Le deuxième numéro papier de Trou Noir sort ce vendredi 6 octobre ! Après le succès du premier numéro, nous avons la joie de vous présenter ce nouvel opus porté par la troublante question "Aimons-nous le sexe ?" Plusieurs articles la traitent à leur manière, en y répondant frontalement ou en tournant autour. Vous retrouverez dans cet article, l’avant-propos ainsi que le sommaire.
Le lancement aura lieu à la librairie Les mots à la bouche à Paris le vendredi 06 octobre à 19h. Une rencontre se tiendra également le 23 novembre à la librairie Météores à Bruxelles. D’autres dates s’ajouteront, pour vous tenir au courant n’hésitez pas à vous inscrire à la newsletter ou à nous suivre sur les réseaux sociaux.
Ce nouveau numéro est disponible en vente dans notre boutique en ligne et dans les librairies (liste non-exhaustive).

Avant-propos

À la question « aimons-nous le sexe ? », Leo Bersani affirme : « Il y a sur le sexe un secret bien gardé : la plupart des gens n’aiment pas ça. » [1] On pourrait croire cette question naïve, mais y répondre sincèrement provoquerait un grand vertige. Parce qu’elle suscite l’aveu, la confession, le discours, l’embarras, l’ennui ou l’indifférence, la question commence déjà à mettre à nues les structures du désir sexuel qui forment notre vie quotidienne. Elle est ambivalente parce qu’elle reproduit cette lourdeur surplombante du Sexe dans toute son unité et son homogénéité. Et en même temps, c’est cette gêne qui nous intéresse car on pourrait commencer à fêler l’armure qui protège son pouvoir d’abstraction.
Autour du sexe, des controverses nous précèdent. On peut penser aux feminist sex wars, c’est-à-dire les conflits entre les tenantes d’un féminisme pro-sexe (qui revendiquent l’exploration des formes subversives de la sexualité) et celles d’un féminisme abolitionniste (pour qui la prostitution, la pornographie et le sadomasochisme sont des perpétuations du régime patriarcal). On peut aussi penser aux débats au sein de la communauté gay autour de la prévention du sida sur la moralisation ou non de certains comportements sexuels dits « à risque », ou encore aux émois que le sexe intergénérationnel suscite. Plus récemment, les très larges mouvements de dénonciation des actes de violences sexuelles (#metoo) ont réactivé des questions non résolues par les mouvements précédents, et ont remis le « sexe » au centre des préoccupations militantes. Du sexe-jouissance au sexe-problème, nous héritons de toute cette histoire, et cette question obsédante nous revient sans cesse.

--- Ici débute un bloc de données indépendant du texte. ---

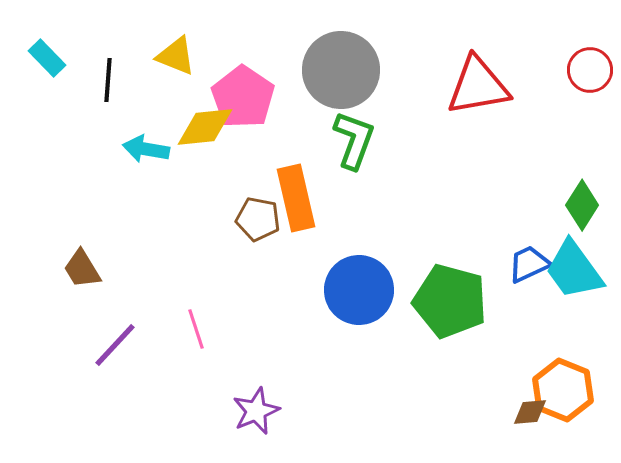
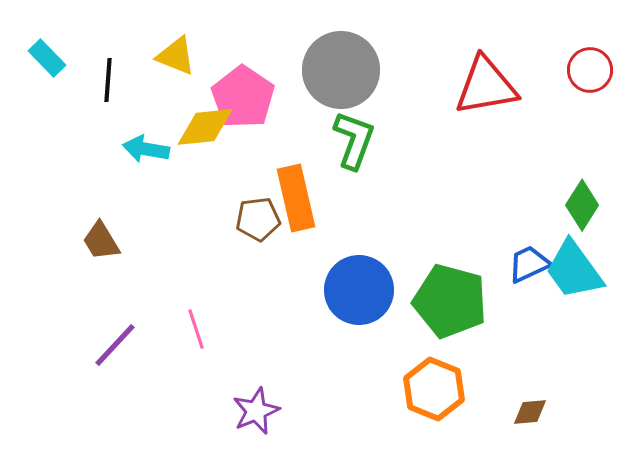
red triangle: moved 8 px right
brown pentagon: rotated 18 degrees counterclockwise
brown trapezoid: moved 19 px right, 28 px up
orange hexagon: moved 129 px left, 1 px up
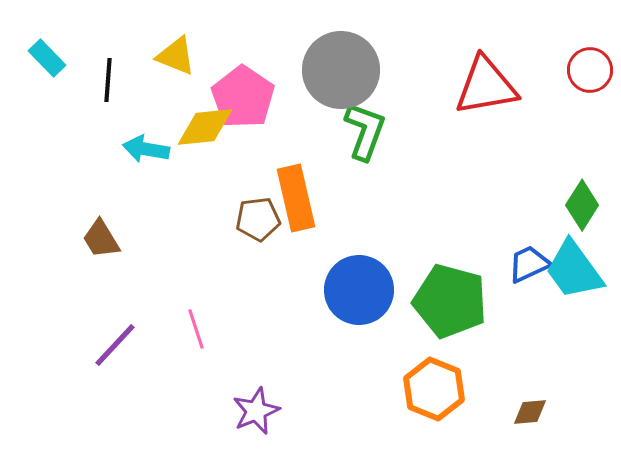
green L-shape: moved 11 px right, 9 px up
brown trapezoid: moved 2 px up
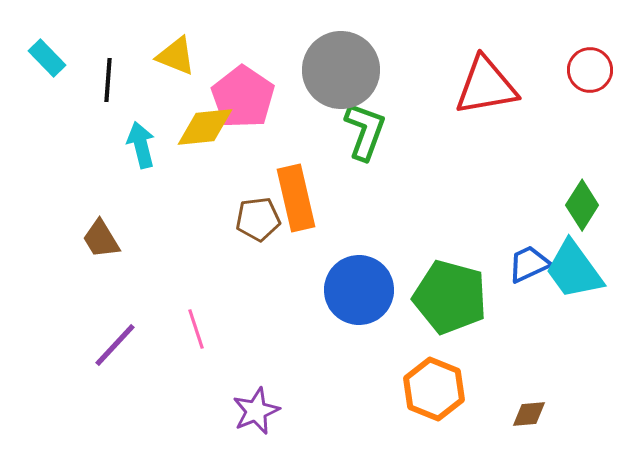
cyan arrow: moved 5 px left, 4 px up; rotated 66 degrees clockwise
green pentagon: moved 4 px up
brown diamond: moved 1 px left, 2 px down
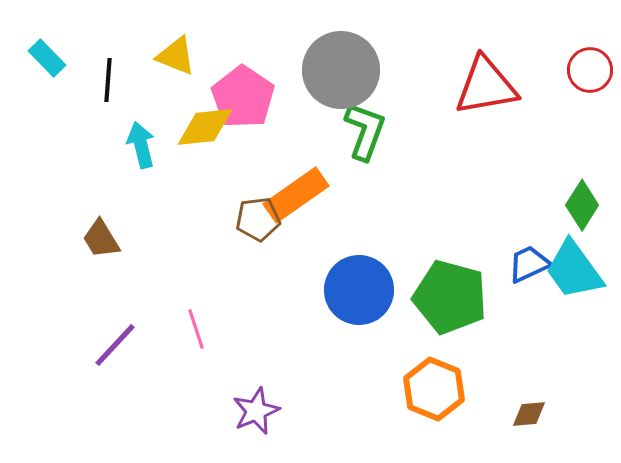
orange rectangle: moved 3 px up; rotated 68 degrees clockwise
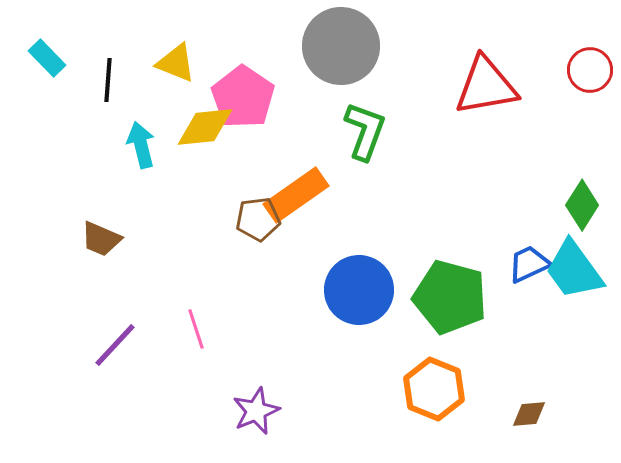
yellow triangle: moved 7 px down
gray circle: moved 24 px up
brown trapezoid: rotated 36 degrees counterclockwise
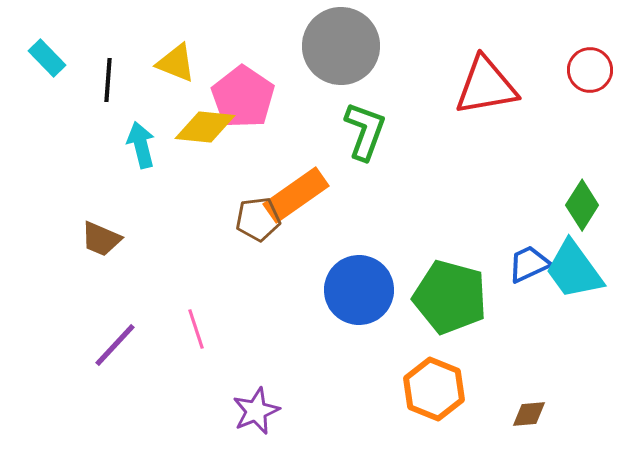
yellow diamond: rotated 12 degrees clockwise
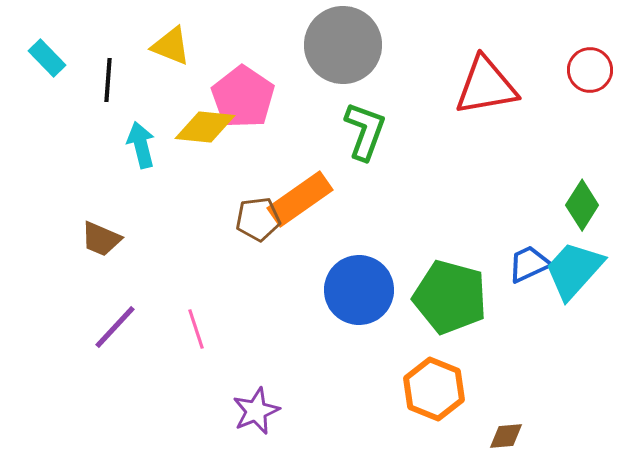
gray circle: moved 2 px right, 1 px up
yellow triangle: moved 5 px left, 17 px up
orange rectangle: moved 4 px right, 4 px down
cyan trapezoid: rotated 78 degrees clockwise
purple line: moved 18 px up
brown diamond: moved 23 px left, 22 px down
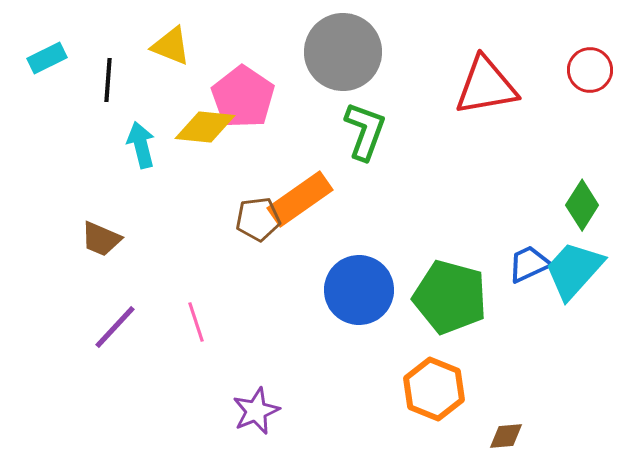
gray circle: moved 7 px down
cyan rectangle: rotated 72 degrees counterclockwise
pink line: moved 7 px up
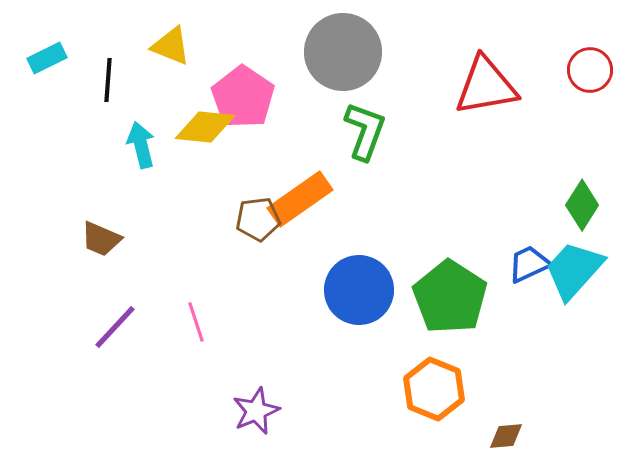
green pentagon: rotated 18 degrees clockwise
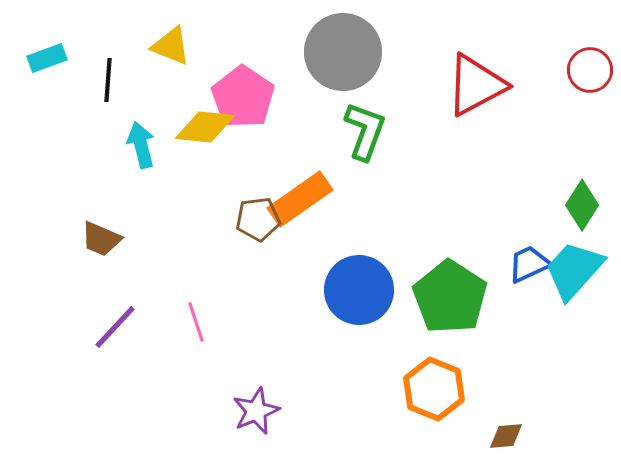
cyan rectangle: rotated 6 degrees clockwise
red triangle: moved 10 px left, 1 px up; rotated 18 degrees counterclockwise
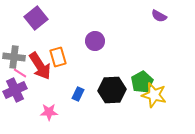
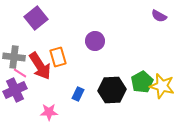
yellow star: moved 8 px right, 9 px up
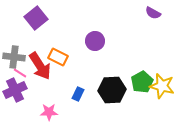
purple semicircle: moved 6 px left, 3 px up
orange rectangle: rotated 48 degrees counterclockwise
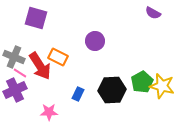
purple square: rotated 35 degrees counterclockwise
gray cross: rotated 15 degrees clockwise
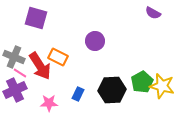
pink star: moved 9 px up
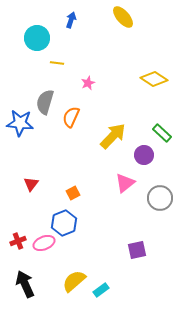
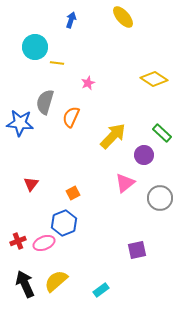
cyan circle: moved 2 px left, 9 px down
yellow semicircle: moved 18 px left
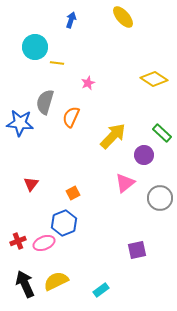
yellow semicircle: rotated 15 degrees clockwise
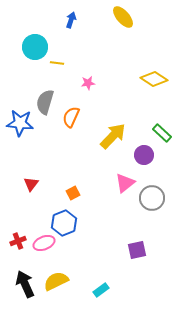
pink star: rotated 16 degrees clockwise
gray circle: moved 8 px left
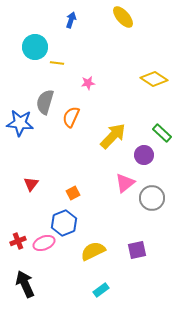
yellow semicircle: moved 37 px right, 30 px up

Aimons-nous le sexe ? Ce numéro de Trou Noir cherche à explorer ce que le sexe et le politique auraient encore à fricoter ensemble, et à articuler nos paroles sans pour autant les faire se confondre. Bien sûr, répondre « oui » ou « non » à cette question ne relève pas de l’évidence et ne permettra pas de se situer sur une quelconque échelle de la dissidence sexuelle, mais y répondre quand même en allant puiser en soi-même, dans la littérature, dans la recherche, dans l’histoire, dans des expériences de groupe, dans toutes formes susceptibles de nous aider à penser le désir sexuel comme une résistance au pouvoir.

Dans l’article « Correspondances dans la galère de communiquer sur les insectes, le sexe et les faux problèmes », L. Bigòrra et Brenda Walsh partagent avec nous quelque chose qui tord le sexe dans tous les sens, ou plutôt qui l’amène à un dépassement des registres attendus à son sujet. C’est à la fois l’objet le plus matériel, et le moins saisissable qui soit. D’emblée, l’amour semble être une condition du sexe, puis ils en doutent, puis ils y reviennent. Leur correspondance d’une année, remontée, recoupée, remaniée pour nous dans ce numéro est aussi, vous le verrez, une œuvre d’amitié.

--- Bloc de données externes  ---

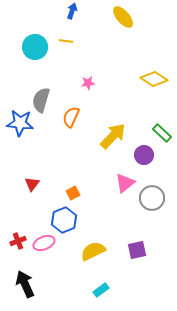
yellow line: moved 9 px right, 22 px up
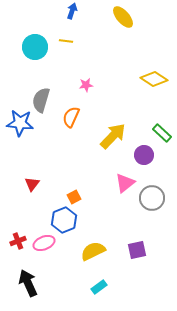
pink star: moved 2 px left, 2 px down
orange square: moved 1 px right, 4 px down
black arrow: moved 3 px right, 1 px up
cyan rectangle: moved 2 px left, 3 px up
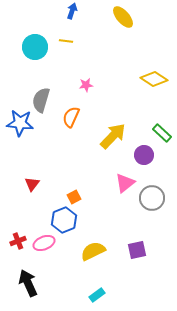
cyan rectangle: moved 2 px left, 8 px down
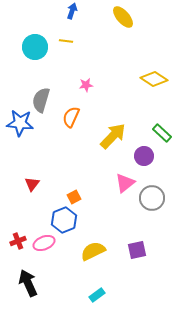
purple circle: moved 1 px down
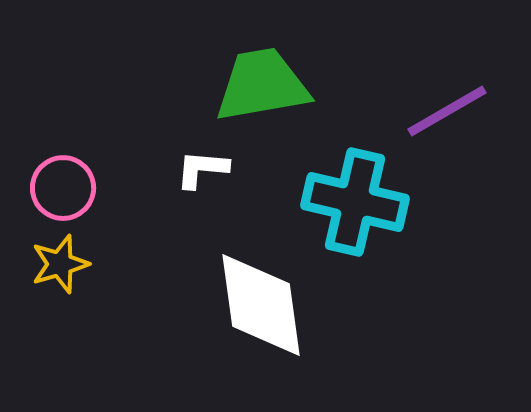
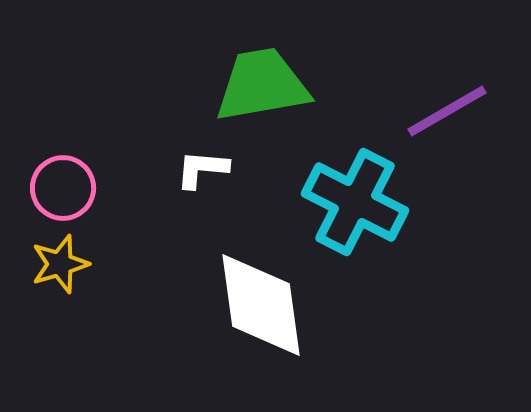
cyan cross: rotated 14 degrees clockwise
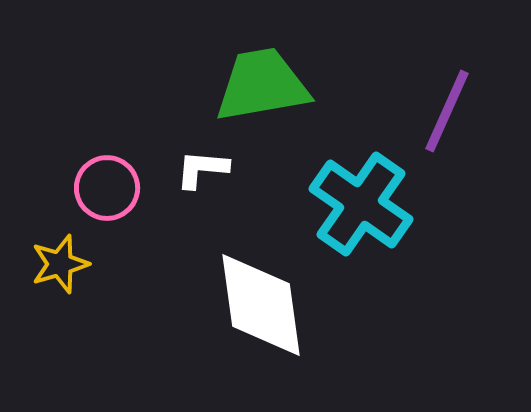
purple line: rotated 36 degrees counterclockwise
pink circle: moved 44 px right
cyan cross: moved 6 px right, 2 px down; rotated 8 degrees clockwise
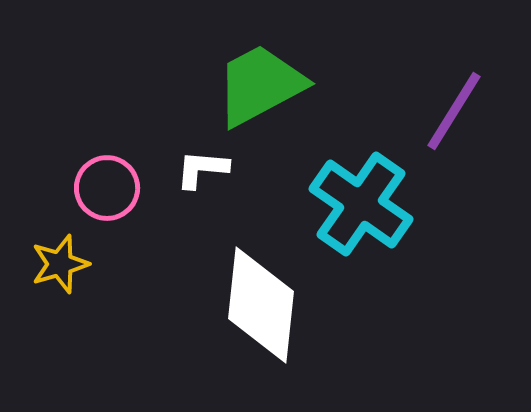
green trapezoid: moved 2 px left; rotated 18 degrees counterclockwise
purple line: moved 7 px right; rotated 8 degrees clockwise
white diamond: rotated 14 degrees clockwise
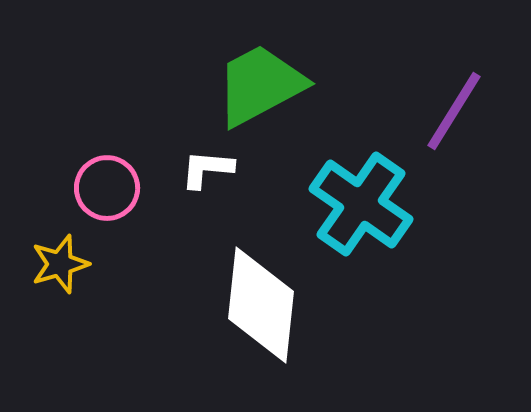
white L-shape: moved 5 px right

À partir d’une controverse née des méandres des réseaux sociaux où se performe l’union du langage et du pouvoir, Catalina Malabutch cherche, dans « Ceci n’est pas une chatte. Discussions exchattologiques autour de la fin de leur monde », à comprendre les malentendus qui entourent la notion de « dégénitalisation » de la sexualité queer. Il s’agit d’affronter la « construction pathologique des transmasculinités et du lesbianisme » à la lumière des putréfactions wittigiennes et autres performances ex-chattologiques.
Cy Lecerf Maulpoix propose, dans ses « Fragments scatopolitiques », une méditation sur la gestion des excréments dans nos sexualités, entre honte et plaisir, entre l’économie et le lâcher-prise. Aimons-nous la merde ? Peu importe les réponses, avant même de nous exprimer, un arsenal de concepts, de catégories, de classifications précède et quadrille notre « idée » sur le sujet.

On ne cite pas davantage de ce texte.